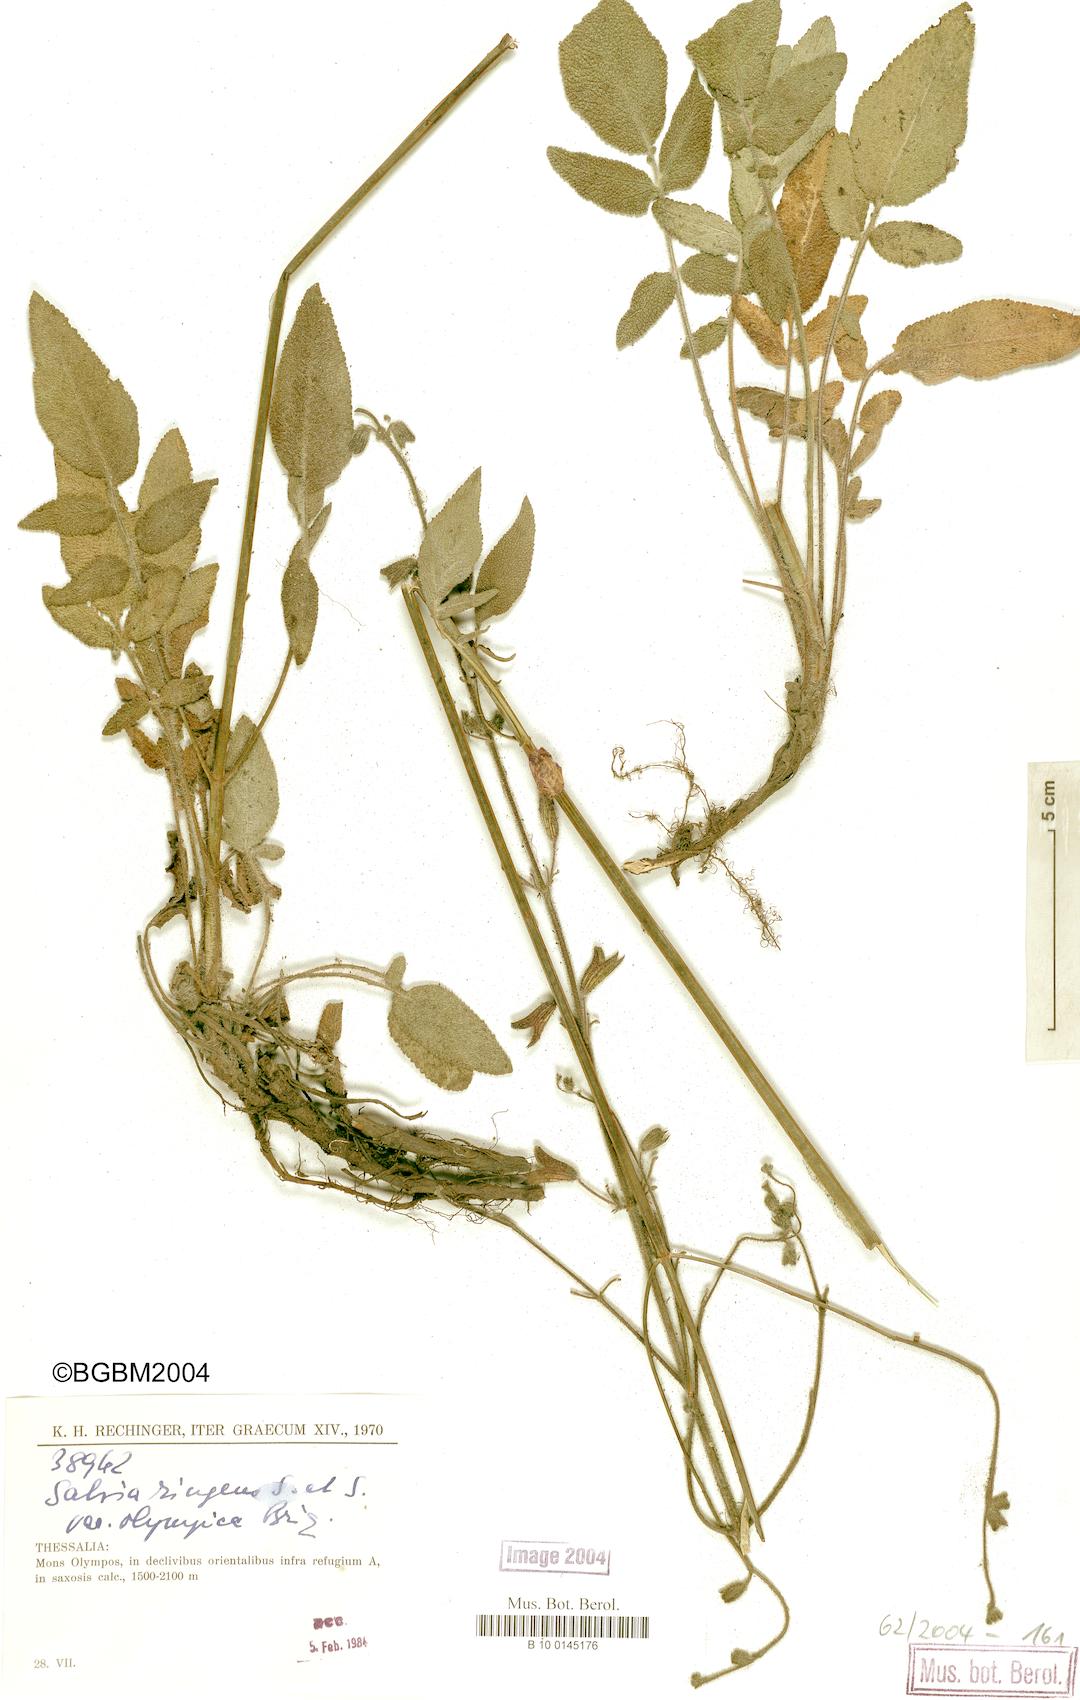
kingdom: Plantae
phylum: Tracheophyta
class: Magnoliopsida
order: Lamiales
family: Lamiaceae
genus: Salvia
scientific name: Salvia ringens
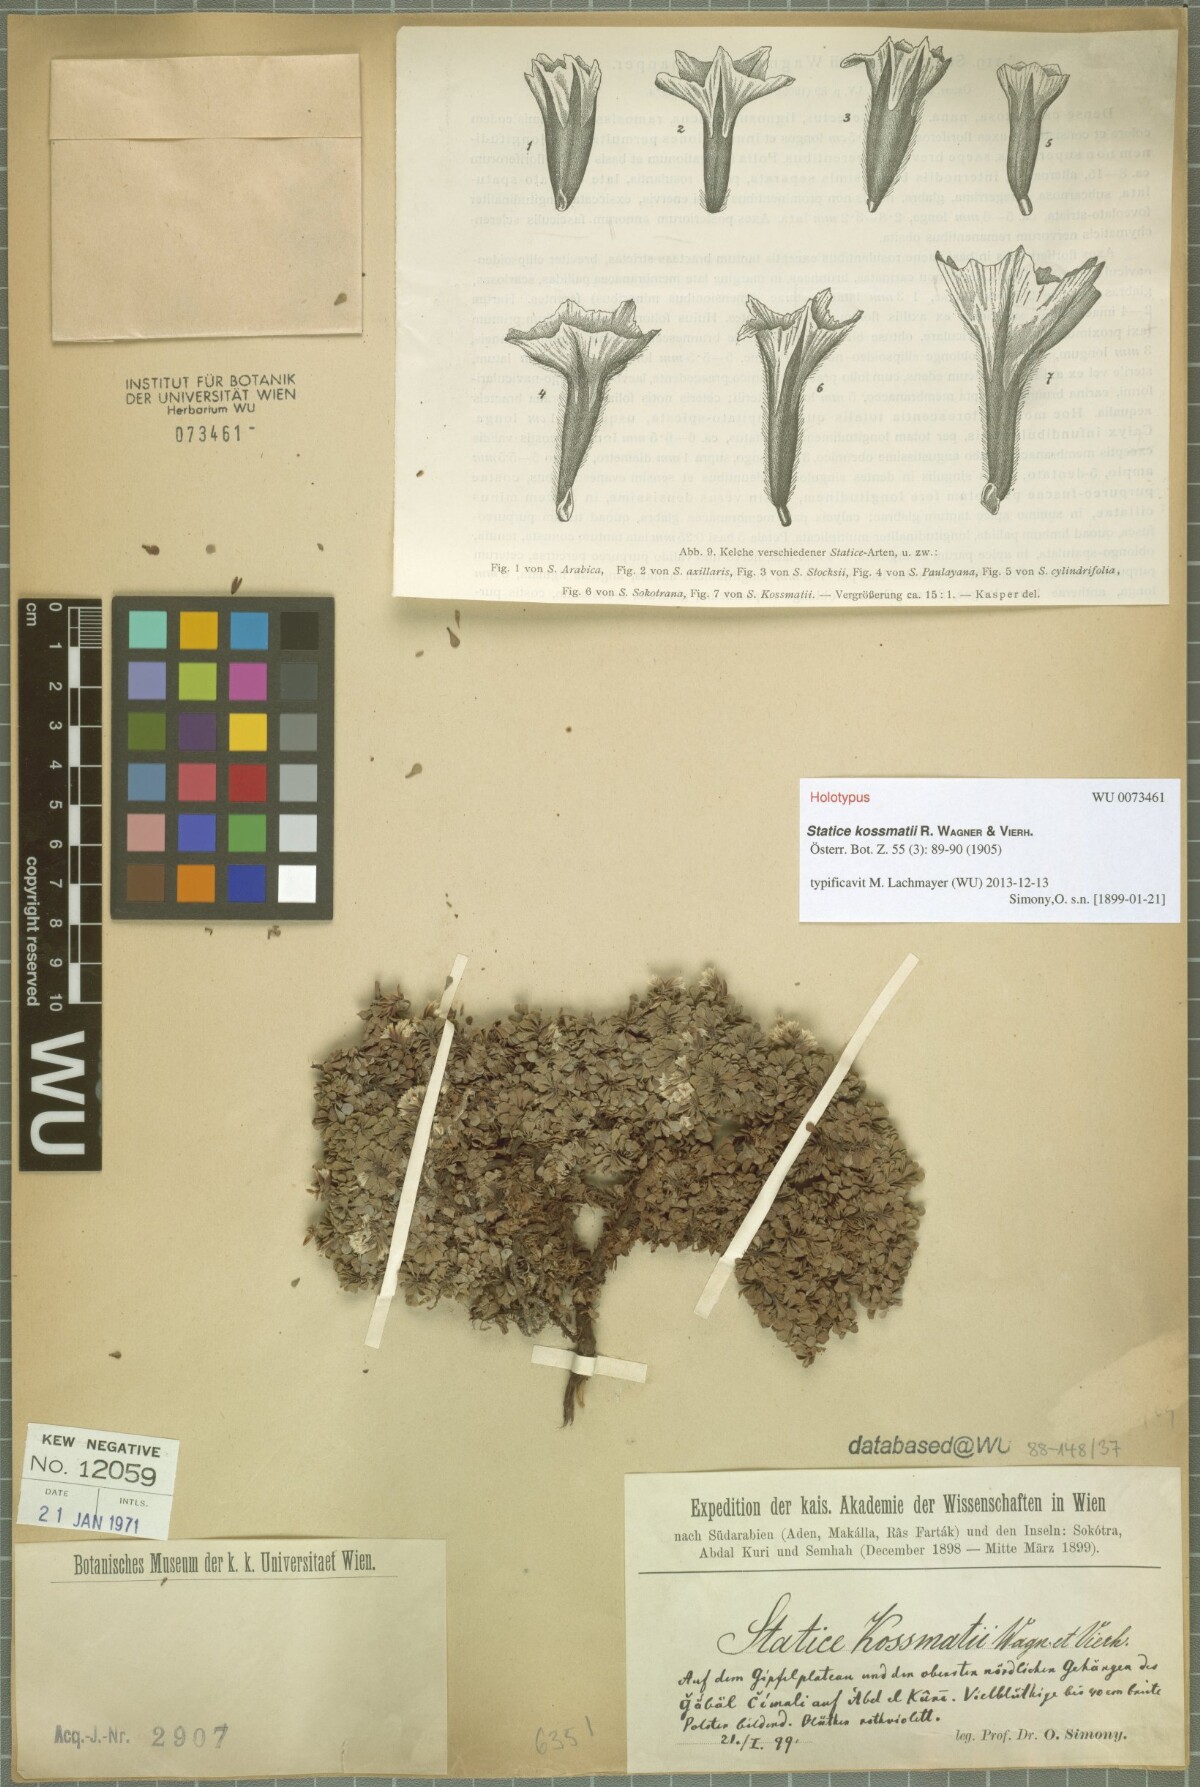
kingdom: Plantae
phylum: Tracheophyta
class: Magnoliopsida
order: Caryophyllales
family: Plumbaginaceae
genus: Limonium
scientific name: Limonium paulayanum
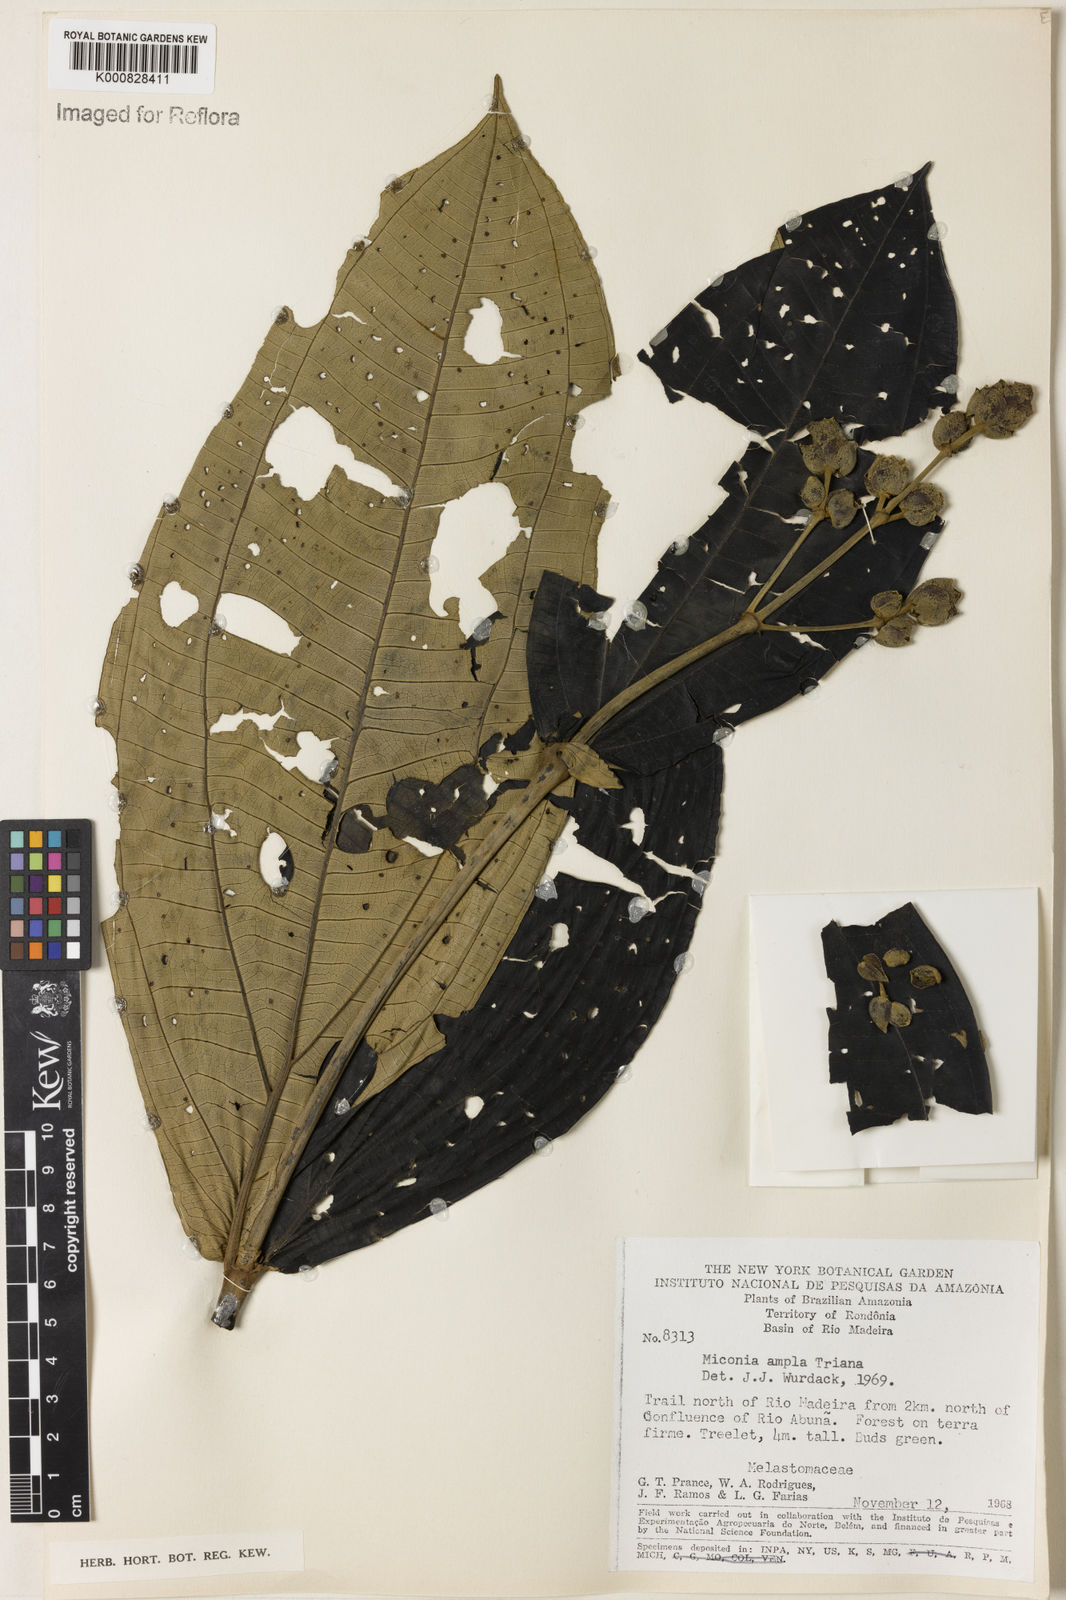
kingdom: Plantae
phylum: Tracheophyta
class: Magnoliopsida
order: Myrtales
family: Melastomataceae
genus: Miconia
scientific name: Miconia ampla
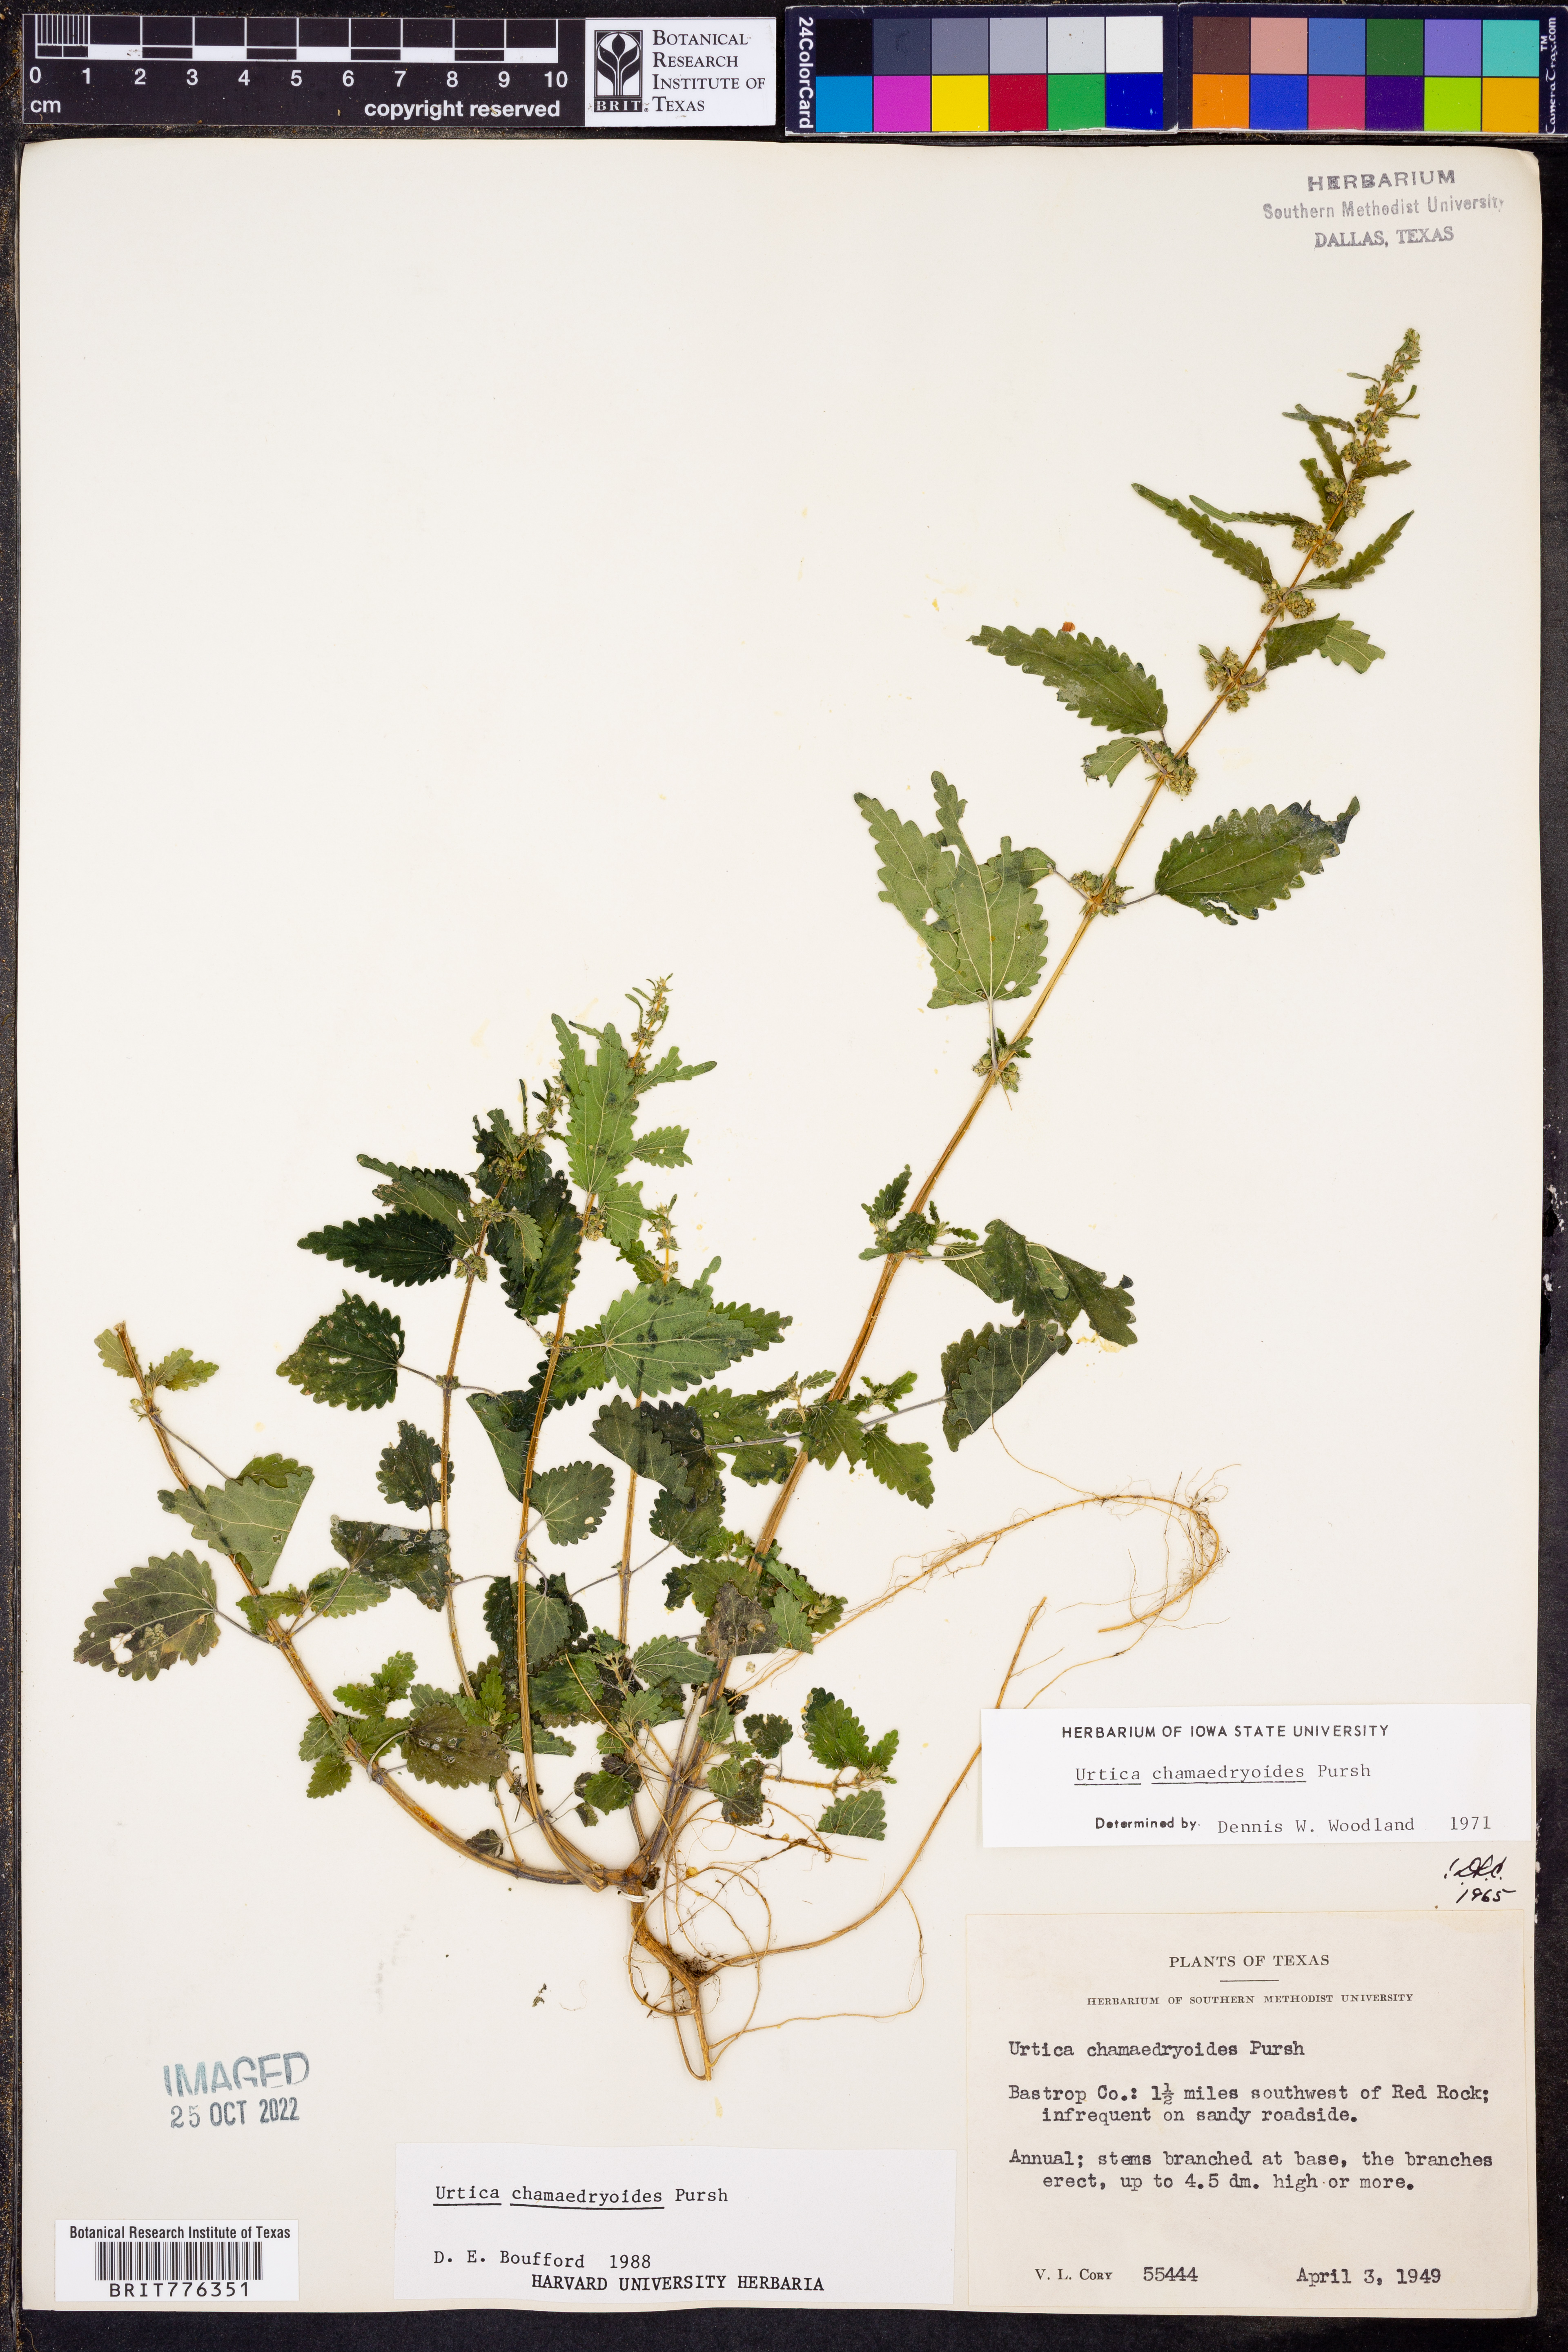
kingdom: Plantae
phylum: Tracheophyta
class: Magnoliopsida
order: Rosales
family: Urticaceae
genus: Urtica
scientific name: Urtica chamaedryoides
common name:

····················

TASK
Present every line of the data above as one numbered list, skipping any blank lines. Leave the pictures out.

THE SOLUTION
1. kingdom: Plantae
2. phylum: Tracheophyta
3. class: Magnoliopsida
4. order: Lamiales
5. family: Lamiaceae
6. genus: Salvia
7. scientific name: Salvia ringens
8. kingdom: Plantae
9. phylum: Tracheophyta
10. class: Magnoliopsida
11. order: Caryophyllales
12. family: Plumbaginaceae
13. genus: Limonium
14. scientific name: Limonium paulayanum
15. kingdom: Plantae
16. phylum: Tracheophyta
17. class: Magnoliopsida
18. order: Myrtales
19. family: Melastomataceae
20. genus: Miconia
21. scientific name: Miconia ampla
22. kingdom: Plantae
23. phylum: Tracheophyta
24. class: Magnoliopsida
25. order: Rosales
26. family: Urticaceae
27. genus: Urtica
28. scientific name: Urtica chamaedryoides
29. common name:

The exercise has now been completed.